Fall for color
Plicatum popcorn viburnum
Looking out my office window I see the colors of fall starting to develop. The outlook for fall color at this time is good. Clear, sunny days and crisp autumn nights are ideal for bright autumn color.
Weather patterns are only part of the formula for good fall color. Plant species are also important for a brilliant fall season. Plants in the Kansas City area will never look like New England due to environmental conditions that control the types of plants that grow well under our conditions. Although our native plants are not very colorful, made up of mostly browns, dull yellows and an occasional red, there are many landscape plants that will provide excellent fall color.
Now is an excellent time to visit local nurseries and garden centers and look at the fall colors in the small containers. This helps to give you an indication of how that plant might look in the landscape. Keep in mind this is not a guarantee, as color varies from season to season. Also, the effects of native soils and fertility levels have not influenced color when plants are grown in nursery soil.
Often too much emphasis of fall color is placed on trees. Granted, trees in full color are wonderful in the landscape. Climatic factors make it difficult to grow some of the best trees, such as sugar maple, for color. Shrubs in the landscape, although not as impacting, are wonderful additions for fall color.

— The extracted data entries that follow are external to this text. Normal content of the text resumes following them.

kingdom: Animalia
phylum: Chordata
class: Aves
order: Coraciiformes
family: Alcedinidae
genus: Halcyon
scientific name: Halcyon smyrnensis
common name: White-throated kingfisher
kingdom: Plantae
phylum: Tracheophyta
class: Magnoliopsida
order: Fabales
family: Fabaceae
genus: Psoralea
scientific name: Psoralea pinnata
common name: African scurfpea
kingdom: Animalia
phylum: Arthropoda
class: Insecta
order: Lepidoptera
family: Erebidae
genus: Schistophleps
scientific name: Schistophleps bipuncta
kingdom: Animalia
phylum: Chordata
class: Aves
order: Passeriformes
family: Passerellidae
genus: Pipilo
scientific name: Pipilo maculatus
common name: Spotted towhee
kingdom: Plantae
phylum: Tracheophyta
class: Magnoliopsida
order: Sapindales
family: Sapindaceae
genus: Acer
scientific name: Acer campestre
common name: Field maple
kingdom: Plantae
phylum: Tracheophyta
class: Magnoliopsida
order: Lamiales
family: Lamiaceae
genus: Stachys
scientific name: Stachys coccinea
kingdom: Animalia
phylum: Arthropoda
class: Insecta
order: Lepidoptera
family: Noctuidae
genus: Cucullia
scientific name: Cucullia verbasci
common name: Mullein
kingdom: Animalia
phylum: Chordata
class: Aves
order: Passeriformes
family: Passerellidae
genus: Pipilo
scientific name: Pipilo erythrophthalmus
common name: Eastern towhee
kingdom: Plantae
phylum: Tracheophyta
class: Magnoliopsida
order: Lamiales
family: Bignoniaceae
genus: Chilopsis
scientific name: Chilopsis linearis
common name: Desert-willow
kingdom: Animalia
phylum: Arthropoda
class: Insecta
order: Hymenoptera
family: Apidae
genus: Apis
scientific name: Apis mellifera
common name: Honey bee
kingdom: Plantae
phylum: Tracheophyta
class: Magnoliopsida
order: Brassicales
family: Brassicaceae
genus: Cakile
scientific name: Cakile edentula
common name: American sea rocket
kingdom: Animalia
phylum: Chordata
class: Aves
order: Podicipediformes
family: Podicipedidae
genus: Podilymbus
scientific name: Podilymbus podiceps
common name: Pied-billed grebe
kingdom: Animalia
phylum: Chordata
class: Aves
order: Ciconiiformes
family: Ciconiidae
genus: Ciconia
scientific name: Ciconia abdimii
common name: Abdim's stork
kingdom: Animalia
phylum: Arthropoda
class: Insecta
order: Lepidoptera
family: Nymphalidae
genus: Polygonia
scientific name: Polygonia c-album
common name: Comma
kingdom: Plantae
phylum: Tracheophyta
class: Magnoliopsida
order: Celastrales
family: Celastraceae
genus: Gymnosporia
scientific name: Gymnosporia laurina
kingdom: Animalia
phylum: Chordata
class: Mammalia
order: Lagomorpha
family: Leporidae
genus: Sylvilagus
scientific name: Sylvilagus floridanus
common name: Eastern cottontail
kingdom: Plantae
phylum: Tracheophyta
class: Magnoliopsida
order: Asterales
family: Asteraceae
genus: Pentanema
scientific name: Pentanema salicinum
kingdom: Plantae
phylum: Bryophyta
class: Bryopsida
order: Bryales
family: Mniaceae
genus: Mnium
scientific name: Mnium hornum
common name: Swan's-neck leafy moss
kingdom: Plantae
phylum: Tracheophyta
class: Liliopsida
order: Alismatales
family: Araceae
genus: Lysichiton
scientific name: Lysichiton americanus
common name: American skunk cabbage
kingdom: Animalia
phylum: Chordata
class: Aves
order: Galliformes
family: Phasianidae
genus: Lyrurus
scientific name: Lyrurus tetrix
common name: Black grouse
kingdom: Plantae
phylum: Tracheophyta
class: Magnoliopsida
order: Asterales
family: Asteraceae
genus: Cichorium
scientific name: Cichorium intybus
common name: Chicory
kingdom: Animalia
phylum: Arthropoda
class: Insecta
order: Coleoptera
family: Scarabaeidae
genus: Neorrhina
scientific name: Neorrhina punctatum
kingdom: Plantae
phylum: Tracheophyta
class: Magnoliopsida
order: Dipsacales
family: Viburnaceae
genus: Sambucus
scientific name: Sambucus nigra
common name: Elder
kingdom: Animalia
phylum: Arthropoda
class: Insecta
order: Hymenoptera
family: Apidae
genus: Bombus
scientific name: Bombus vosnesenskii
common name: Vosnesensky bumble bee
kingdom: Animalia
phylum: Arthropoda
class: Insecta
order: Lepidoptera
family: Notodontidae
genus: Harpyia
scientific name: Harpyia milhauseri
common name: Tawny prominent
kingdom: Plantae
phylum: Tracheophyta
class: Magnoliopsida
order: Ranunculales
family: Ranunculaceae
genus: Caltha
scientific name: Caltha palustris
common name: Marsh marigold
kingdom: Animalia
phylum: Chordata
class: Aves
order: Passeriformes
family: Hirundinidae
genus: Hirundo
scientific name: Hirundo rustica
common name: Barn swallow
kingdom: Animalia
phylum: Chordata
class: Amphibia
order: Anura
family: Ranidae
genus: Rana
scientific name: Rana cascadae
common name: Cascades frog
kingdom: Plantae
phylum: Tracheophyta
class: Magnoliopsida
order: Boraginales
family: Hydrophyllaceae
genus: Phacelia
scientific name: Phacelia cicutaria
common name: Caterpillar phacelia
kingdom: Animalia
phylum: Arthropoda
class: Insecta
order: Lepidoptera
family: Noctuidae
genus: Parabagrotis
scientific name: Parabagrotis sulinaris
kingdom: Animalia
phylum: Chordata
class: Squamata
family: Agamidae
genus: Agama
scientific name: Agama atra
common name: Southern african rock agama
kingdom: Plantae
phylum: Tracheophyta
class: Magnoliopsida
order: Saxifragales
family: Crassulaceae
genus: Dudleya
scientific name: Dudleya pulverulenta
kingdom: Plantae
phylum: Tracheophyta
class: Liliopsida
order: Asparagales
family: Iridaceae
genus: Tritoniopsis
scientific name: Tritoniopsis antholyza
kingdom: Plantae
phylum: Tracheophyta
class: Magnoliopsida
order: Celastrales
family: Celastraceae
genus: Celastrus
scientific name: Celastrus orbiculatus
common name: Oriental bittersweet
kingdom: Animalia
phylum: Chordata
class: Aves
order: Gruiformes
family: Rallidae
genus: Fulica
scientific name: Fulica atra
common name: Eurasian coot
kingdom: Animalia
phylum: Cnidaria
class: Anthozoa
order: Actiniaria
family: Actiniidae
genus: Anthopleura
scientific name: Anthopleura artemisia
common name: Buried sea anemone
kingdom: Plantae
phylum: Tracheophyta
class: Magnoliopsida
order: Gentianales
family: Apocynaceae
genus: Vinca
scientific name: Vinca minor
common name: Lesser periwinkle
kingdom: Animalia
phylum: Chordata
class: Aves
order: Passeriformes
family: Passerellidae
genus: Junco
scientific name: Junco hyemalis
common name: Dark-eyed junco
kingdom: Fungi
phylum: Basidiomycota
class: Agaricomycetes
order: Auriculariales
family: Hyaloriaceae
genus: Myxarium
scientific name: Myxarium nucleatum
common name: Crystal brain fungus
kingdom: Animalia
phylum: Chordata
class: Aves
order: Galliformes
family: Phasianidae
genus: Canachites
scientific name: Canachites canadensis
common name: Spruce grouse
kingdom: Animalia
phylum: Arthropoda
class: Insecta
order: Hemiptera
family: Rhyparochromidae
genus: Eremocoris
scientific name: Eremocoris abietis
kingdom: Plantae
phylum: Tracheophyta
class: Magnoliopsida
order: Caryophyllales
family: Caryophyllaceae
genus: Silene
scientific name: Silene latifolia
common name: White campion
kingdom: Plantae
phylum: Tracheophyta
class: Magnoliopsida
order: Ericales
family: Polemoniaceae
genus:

Many newer shrub species are excellent for fall color. The pallet of shrubs for excellent fall color probably includes nearly 20 species. Colors range from the treasured oranges and reds to nice shades of yellow. An outing to the garden center is the best way to learn the range of colors available.
A few of my favorite shrubs for fall color include these plants: Purple ranges are Itea or Sweetspire and a variety of Common Ninebark, called ‘Diablo’ which has dark purple foliage most of the spring and summer. Burning Bush euonymus is the best known red plant, but others to look for are Oakleaf Hydrangea and sumac. Sumac, depending on the variety, may also turn a brilliant orange. Fothergilla, Tor Spirea and Witchhazel are excellent choices, with a mix of treasured reds, oranges, purples and yellows.
Do not overlook berries for fall and winter interest in the landscape. Many of the viburnums have red, black or dark blue fruit that is interesting to the eye and birds. Winterberry holly is loaded with bright red berries well into the winter, and there are several species of Beauty Berry that provide berries of interest.
Think out of the box when it comes to fall color. With a little bit of research and planning the landscape can be a blaze of color in the fall and well into winter. Don’t get hung up on the ordinary — stretch and try many of the newer plants for a garden that will please during all four seasons.